From Philip Mazzei
[30 July 1801]
richiede, e che non è possibile di ottenere qualora si voglion dire delle verità. Dalle correzioni fattevi colla penna. Ella concepirà, che, a motivo del necessario segreto, non potei averne le prove per correggerle.
Il Capn. Ramsdell partì finalmente da Napoli, dopo subìti altri cattivi trattamenti, conforme faranno sentire (credo io) al Governo i Proprietari del carico spedito qua da Filadelfia. Tutto qual che sento m’induce a raccomandar sempre più, che si provveda àgl’interessi dei negozianti e naviganti Americani, mentre il commercio coll’Italia credasi utile agli Stati.
È giunto a Parma il Rè d’Etruria, e ieri veddi da un suo Editto, che à mandato qua un Ministro a prenderne possesso in suo nome. Non ò alcun dato certo per formar congetture.

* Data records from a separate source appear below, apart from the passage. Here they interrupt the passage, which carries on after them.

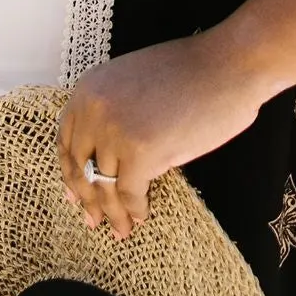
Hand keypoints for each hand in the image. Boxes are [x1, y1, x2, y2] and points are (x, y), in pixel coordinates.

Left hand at [57, 32, 267, 238]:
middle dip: (87, 199)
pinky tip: (141, 217)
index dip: (69, 172)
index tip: (73, 195)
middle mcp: (94, 109)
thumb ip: (113, 113)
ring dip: (112, 213)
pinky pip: (130, 193)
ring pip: (104, 185)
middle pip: (81, 167)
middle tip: (92, 221)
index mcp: (89, 89)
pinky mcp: (140, 151)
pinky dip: (135, 209)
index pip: (66, 140)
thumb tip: (106, 157)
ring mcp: (115, 130)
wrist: (229, 65)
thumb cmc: (193, 72)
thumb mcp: (134, 83)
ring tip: (120, 230)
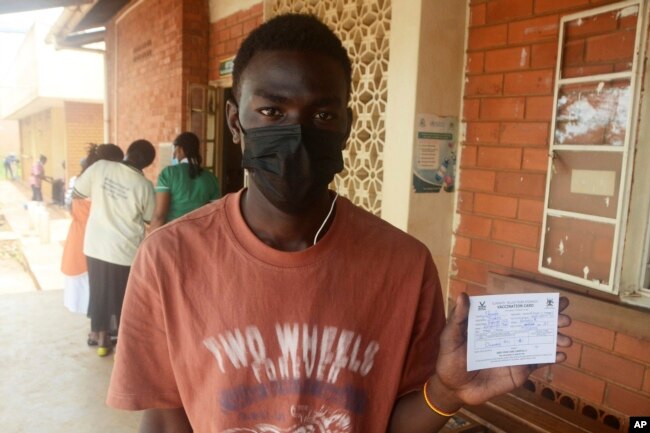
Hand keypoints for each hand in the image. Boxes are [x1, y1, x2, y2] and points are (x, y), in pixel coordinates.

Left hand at [433, 292, 571, 406]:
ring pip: (539, 342)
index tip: (552, 298)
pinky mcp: (519, 370)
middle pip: (532, 324)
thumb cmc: (449, 359)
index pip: (515, 309)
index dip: (533, 303)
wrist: (453, 388)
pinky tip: (560, 355)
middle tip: (565, 319)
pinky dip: (550, 358)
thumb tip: (463, 295)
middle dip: (551, 320)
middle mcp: (507, 335)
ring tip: (566, 340)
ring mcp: (515, 352)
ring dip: (554, 339)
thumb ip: (459, 319)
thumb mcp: (450, 338)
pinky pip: (537, 362)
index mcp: (493, 324)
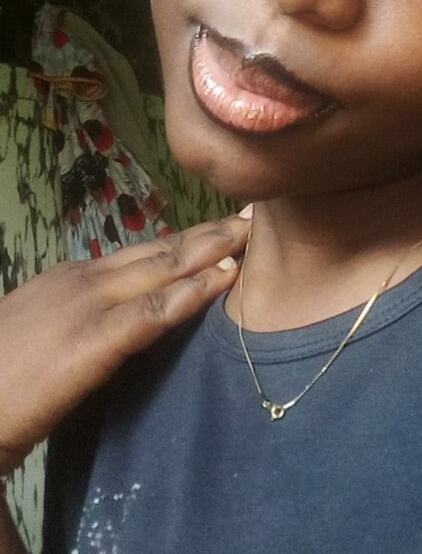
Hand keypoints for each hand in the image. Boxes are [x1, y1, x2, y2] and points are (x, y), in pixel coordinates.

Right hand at [0, 210, 250, 476]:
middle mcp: (82, 280)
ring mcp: (88, 305)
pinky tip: (223, 279)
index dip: (182, 241)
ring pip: (163, 268)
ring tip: (250, 235)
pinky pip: (154, 311)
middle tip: (251, 215)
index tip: (219, 229)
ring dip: (211, 250)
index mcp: (69, 279)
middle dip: (208, 233)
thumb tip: (112, 320)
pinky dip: (192, 292)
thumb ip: (75, 320)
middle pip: (158, 250)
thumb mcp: (39, 336)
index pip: (139, 254)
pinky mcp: (92, 339)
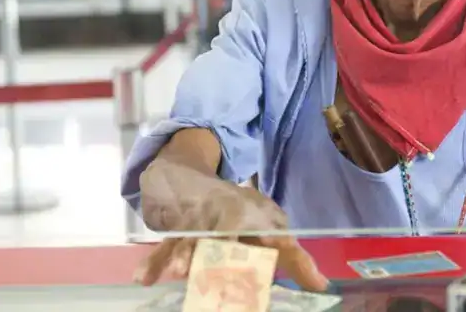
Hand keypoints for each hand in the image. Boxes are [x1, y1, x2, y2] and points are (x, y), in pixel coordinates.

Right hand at [134, 162, 328, 291]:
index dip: (257, 247)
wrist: (197, 181)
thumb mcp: (271, 227)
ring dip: (181, 256)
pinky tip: (142, 278)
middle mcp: (218, 220)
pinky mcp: (174, 236)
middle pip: (216, 242)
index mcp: (246, 217)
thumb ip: (295, 258)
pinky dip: (152, 263)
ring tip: (177, 271)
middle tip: (212, 271)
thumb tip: (323, 284)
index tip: (263, 261)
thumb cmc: (241, 213)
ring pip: (187, 244)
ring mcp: (193, 227)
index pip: (253, 235)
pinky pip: (163, 250)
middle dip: (214, 257)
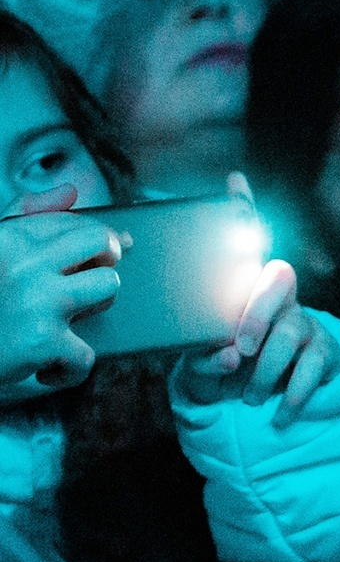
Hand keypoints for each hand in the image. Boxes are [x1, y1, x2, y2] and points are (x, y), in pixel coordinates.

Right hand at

Le dirò quel che scrissi, quando seppesi il Trattato di Luneville, a un Toscano grande amico mio, e più ancora della libertà, che era in Parigi. “La Toscana è troppo piccola cosa per aver potuto sperar’altro che di esser destinata a chiudere un buco, e tra i buchi questo è forse il meno cattivo. Bisogna dunque consolarsene, e regalare ai nostri antagonisti (che ne son desolati) anche la nostra porzione di malcontento.”

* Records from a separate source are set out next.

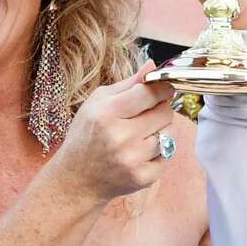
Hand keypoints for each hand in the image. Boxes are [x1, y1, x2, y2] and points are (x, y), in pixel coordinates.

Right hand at [58, 63, 174, 203]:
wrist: (76, 180)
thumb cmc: (86, 136)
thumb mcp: (97, 103)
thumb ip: (127, 85)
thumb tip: (152, 66)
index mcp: (106, 114)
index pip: (149, 93)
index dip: (162, 88)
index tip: (165, 88)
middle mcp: (120, 137)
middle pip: (165, 113)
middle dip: (160, 109)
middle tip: (146, 114)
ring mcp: (133, 160)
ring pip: (171, 133)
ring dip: (161, 130)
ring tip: (142, 134)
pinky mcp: (144, 178)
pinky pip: (169, 155)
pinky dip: (160, 152)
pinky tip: (141, 152)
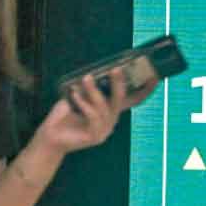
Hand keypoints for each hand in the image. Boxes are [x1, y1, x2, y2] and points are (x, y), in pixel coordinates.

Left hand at [34, 68, 157, 154]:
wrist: (51, 136)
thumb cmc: (64, 115)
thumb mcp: (78, 96)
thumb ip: (89, 87)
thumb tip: (96, 71)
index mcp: (111, 111)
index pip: (133, 100)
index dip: (145, 89)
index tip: (154, 76)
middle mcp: (111, 121)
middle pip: (121, 100)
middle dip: (119, 83)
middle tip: (115, 69)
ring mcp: (104, 130)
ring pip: (104, 107)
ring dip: (94, 91)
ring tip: (85, 78)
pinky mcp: (95, 136)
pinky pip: (93, 116)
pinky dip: (84, 103)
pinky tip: (74, 95)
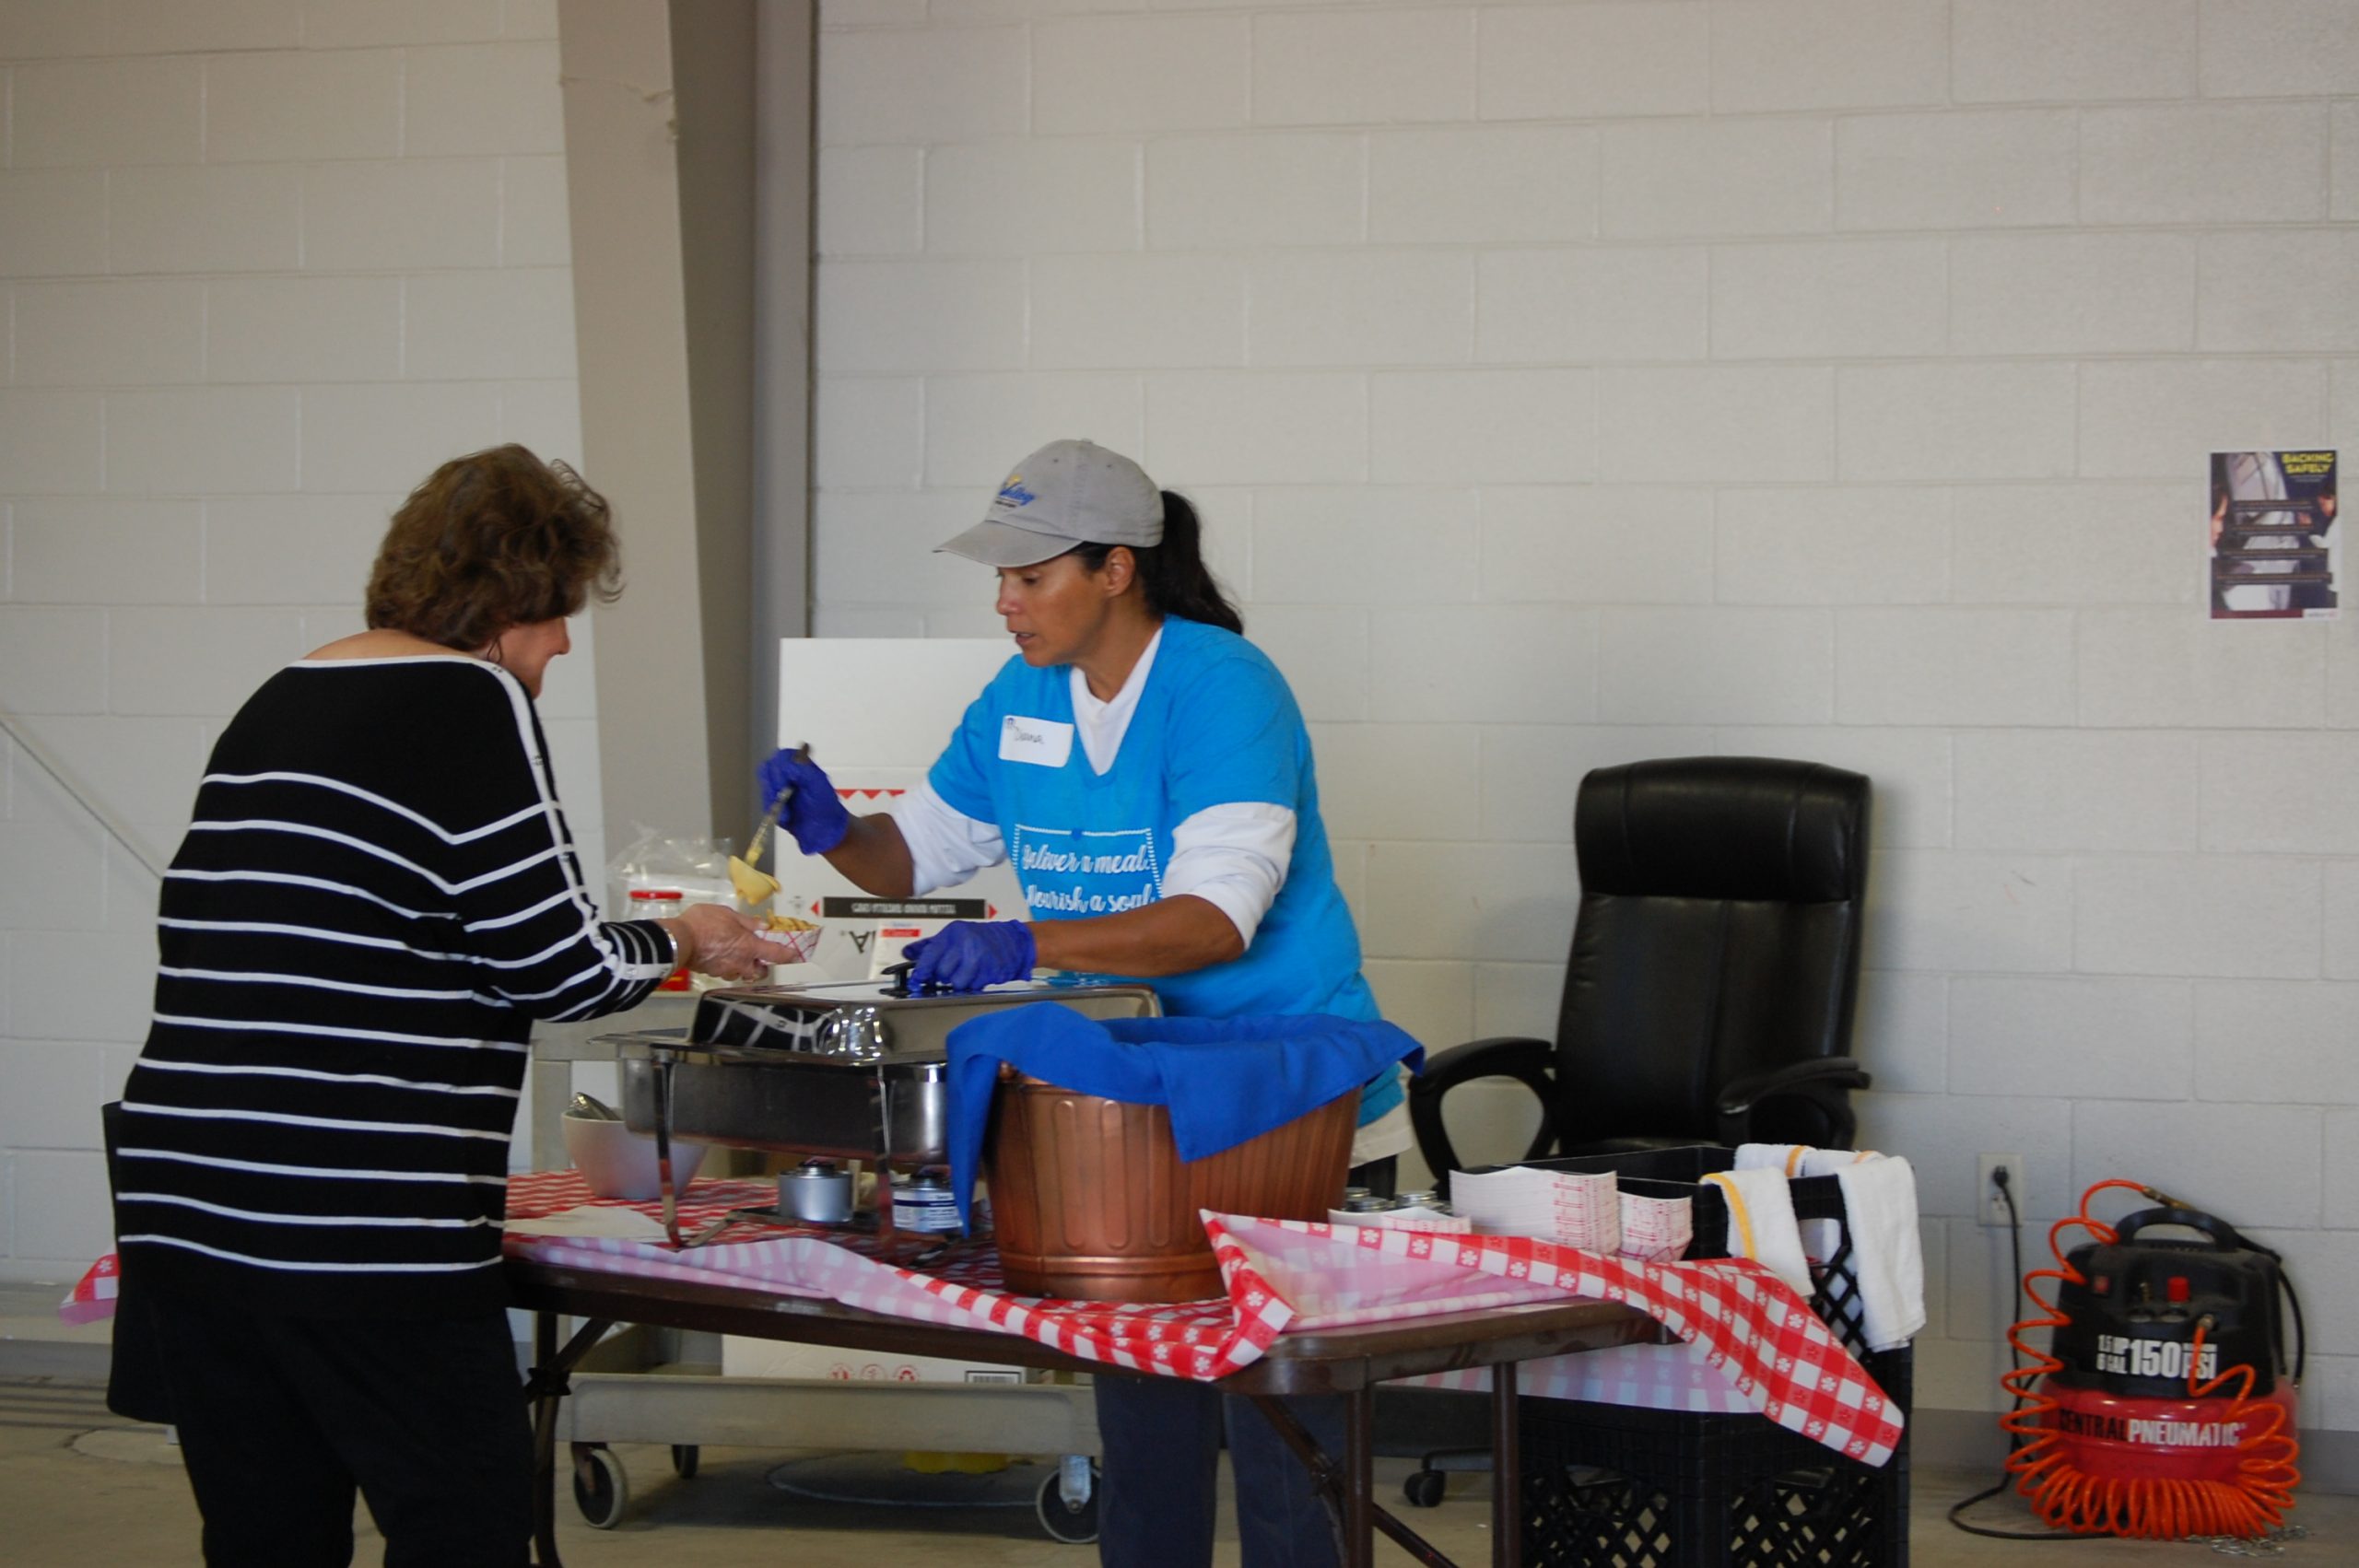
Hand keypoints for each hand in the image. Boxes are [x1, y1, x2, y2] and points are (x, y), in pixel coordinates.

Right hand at [668, 903, 799, 981]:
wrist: (678, 940)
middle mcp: (740, 962)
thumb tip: (763, 926)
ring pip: (742, 975)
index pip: (775, 955)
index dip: (788, 956)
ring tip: (737, 956)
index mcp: (748, 947)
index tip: (795, 956)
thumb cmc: (703, 923)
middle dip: (762, 967)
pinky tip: (720, 957)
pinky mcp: (713, 973)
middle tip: (758, 956)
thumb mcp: (728, 914)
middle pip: (760, 972)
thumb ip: (747, 922)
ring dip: (744, 968)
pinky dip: (727, 966)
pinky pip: (726, 973)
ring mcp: (726, 970)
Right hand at [756, 747, 850, 855]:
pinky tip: (785, 818)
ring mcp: (779, 786)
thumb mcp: (819, 785)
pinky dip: (772, 811)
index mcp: (800, 764)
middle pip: (767, 769)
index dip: (780, 769)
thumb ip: (805, 771)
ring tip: (787, 815)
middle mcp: (788, 772)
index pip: (782, 757)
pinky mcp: (774, 802)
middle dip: (773, 787)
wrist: (823, 833)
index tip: (787, 784)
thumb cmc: (825, 807)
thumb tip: (787, 764)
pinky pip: (764, 801)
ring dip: (772, 801)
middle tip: (782, 800)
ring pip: (764, 786)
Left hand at [904, 921, 1035, 991]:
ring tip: (965, 972)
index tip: (916, 981)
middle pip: (943, 972)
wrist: (1012, 940)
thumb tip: (907, 953)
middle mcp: (966, 944)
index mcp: (953, 933)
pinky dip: (973, 984)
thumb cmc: (979, 938)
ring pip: (957, 983)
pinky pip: (973, 986)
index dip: (921, 971)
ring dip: (959, 982)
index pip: (930, 955)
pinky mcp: (992, 970)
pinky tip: (978, 974)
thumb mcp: (953, 935)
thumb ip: (929, 946)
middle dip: (943, 976)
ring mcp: (980, 957)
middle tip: (949, 972)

La lor desolazione procedeva dal desiderio di riavere il passato Principe, dal quale speravan tutto in ricompensa della lor persecuzione contro i Patriotti, la quale bramavano di poter ricominciare.
[30 July 1801]
… requires and which it is impossible to obtain if one wishes to state some truths. The corrections I made in ink will suggest to you that owing to the necessary secrecy I was unable to proofread them.
Captain Ramsdell at long last sailed from Naples after suffering additional rough treatment, as I think the owners of the cargo shipped there from Philadelphia will bring to the attention of the government. All that I hear impels me to urge more emphatically than ever that provisions be made to protect the interests of merchants and mariners if trade with Italy is considered useful.

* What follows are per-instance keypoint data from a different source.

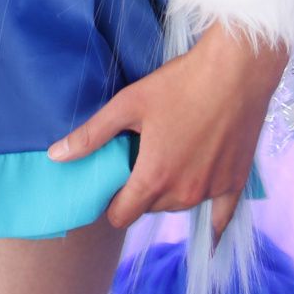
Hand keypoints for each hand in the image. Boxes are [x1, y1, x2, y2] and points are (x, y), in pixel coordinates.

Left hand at [47, 20, 289, 243]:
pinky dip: (212, 217)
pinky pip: (222, 215)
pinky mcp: (236, 182)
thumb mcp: (130, 103)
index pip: (121, 216)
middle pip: (150, 207)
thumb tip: (56, 157)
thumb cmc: (180, 83)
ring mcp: (212, 190)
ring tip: (173, 151)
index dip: (112, 202)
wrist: (237, 69)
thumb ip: (92, 135)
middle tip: (144, 155)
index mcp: (153, 178)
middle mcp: (183, 194)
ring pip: (180, 205)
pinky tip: (209, 224)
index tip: (112, 182)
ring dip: (172, 190)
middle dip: (142, 189)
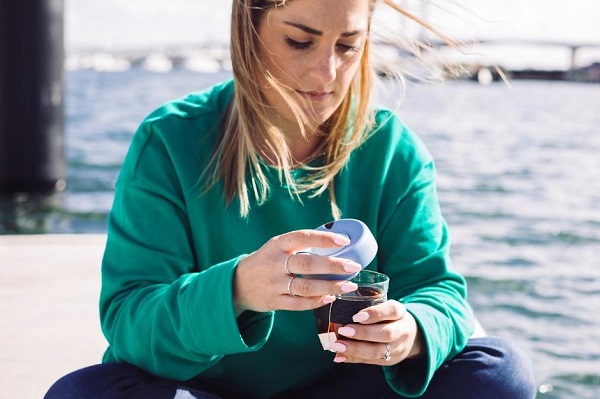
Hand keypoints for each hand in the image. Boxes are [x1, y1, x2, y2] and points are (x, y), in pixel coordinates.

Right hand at [233, 230, 362, 314]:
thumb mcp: (278, 247)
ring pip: (305, 286)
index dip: (324, 239)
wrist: (238, 283)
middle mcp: (275, 263)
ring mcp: (274, 283)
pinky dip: (316, 302)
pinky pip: (298, 304)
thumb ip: (301, 246)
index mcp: (277, 244)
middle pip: (307, 263)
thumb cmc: (268, 261)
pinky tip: (330, 299)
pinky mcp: (274, 301)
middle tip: (354, 267)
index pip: (302, 237)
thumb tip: (339, 244)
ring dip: (330, 287)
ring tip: (349, 286)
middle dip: (333, 266)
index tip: (344, 242)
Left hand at [329, 300, 424, 365]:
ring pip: (378, 351)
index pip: (392, 311)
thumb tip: (339, 308)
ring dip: (355, 349)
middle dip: (363, 333)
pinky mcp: (390, 360)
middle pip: (386, 334)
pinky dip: (353, 358)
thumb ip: (369, 308)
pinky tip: (339, 356)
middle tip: (343, 330)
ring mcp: (397, 348)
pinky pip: (371, 361)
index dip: (375, 314)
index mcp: (400, 313)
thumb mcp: (385, 307)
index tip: (356, 316)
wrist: (409, 336)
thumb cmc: (388, 317)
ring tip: (337, 345)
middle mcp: (402, 330)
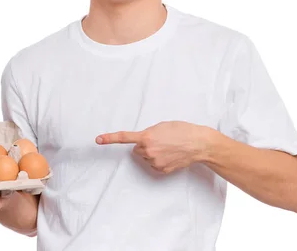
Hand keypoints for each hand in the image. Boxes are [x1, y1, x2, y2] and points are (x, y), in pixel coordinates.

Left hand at [96, 121, 212, 173]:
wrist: (198, 143)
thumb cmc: (182, 130)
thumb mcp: (162, 126)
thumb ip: (148, 133)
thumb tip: (143, 142)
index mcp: (146, 137)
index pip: (124, 137)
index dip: (109, 139)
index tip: (97, 140)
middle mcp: (148, 150)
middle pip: (137, 149)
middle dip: (145, 145)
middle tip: (160, 140)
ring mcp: (154, 162)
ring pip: (146, 157)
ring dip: (153, 153)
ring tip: (168, 147)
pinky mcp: (161, 170)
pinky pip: (154, 164)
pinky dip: (160, 160)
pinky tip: (171, 155)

The king of Etruria has arrived in Parma, and yesterday I saw by an edict of his that he has sent here a minister to take possession in his name. I have no sure data on which to venture a guess. I will quote what I wrote to a Tuscan in Paris, a great friend of mine and even more of liberty, when news of the Treaty of Lunéville came out: “Tuscany is too small a thing to hope that she would be used for anything other than to plug a hole, and of all holes this one is perhaps the least bad. It behooves us therefore to find consolation in that and make a present of our share of dissatisfaction to our adversaries, to add to their desolation.”
Their desolation sprang from their desire to have the former ruler back, from whom they hoped to get anything as a reward for their persecution of the Patriots, which they yearned to be able to resume.
Dft (Archivio Filippo Mazzei, Pisa, Italy); part of a conjoined series of Mazzei’s drafts of letters to TJ, where it precedes Mazzei’s letter of 28 Sep. 1801 (see Margherita Marchione and Barbara B. Oberg, eds., Philip Mazzei: The Comprehensive Microform Edition of his Papers, 9 reels [Millwood, N.Y., 1982], 6:903); fragment; undated, but date assigned on the basis of information in Mazzei to TJ, 15 Nov. 1801 and 10 Apr. 1802. The RC of the letter above apparently enclosed a copy of Mazzei to TJ, 2 July, recorded in SJL as received from Pisa on 15 Oct., but not found, and a printed Italian translation of TJ’s first Inaugural Address (Discorso del Signor Tommaso Jefferson, with corrections in Mazzei’s hand and notation on title page in TJ’s hand “translated by Philip Mazzei,” Marchione and Oberg, eds., Philip Mazzei, 5:151–7; Sowerby description begins E. Millicent Sowerby, comp., Catalogue of the Library of Thomas Jefferson, Washington, D.C., 1952–59, 5 vols. description ends , No. 3261). No letter from Mazzei between 2 July and 28 Sep. is recorded in SJL.
Rè D’etruria: Louis I, king of Etruria. According to the London Times of 14 Aug., the king and queen of Etruria arrived in Parma on 17 July. An official proclamation thereafter announced Louis’s possession of the sovereignty of Tuscany and designated his ministro, Caesar Ventura, Marquis de Gallinetta, “Minister Plenipotentiary of his Etruscan Majesty,” to be his representative and take the customary oath of fidelity and obedience (London Times, 14 and 17 Aug.; Madison, Papers, Sec. of State Ser. description begins J. C. A. Stagg, ed., The Papers of James Madison, Secretary of State Series, Charlottesville, 1986–, 8 vols. description ends , 2:32).
Trattato Di Luneville: for the Treaty of Lunéville, see Vol. 32:372–3n.
Passato Principe: former ruler Ferdinand III.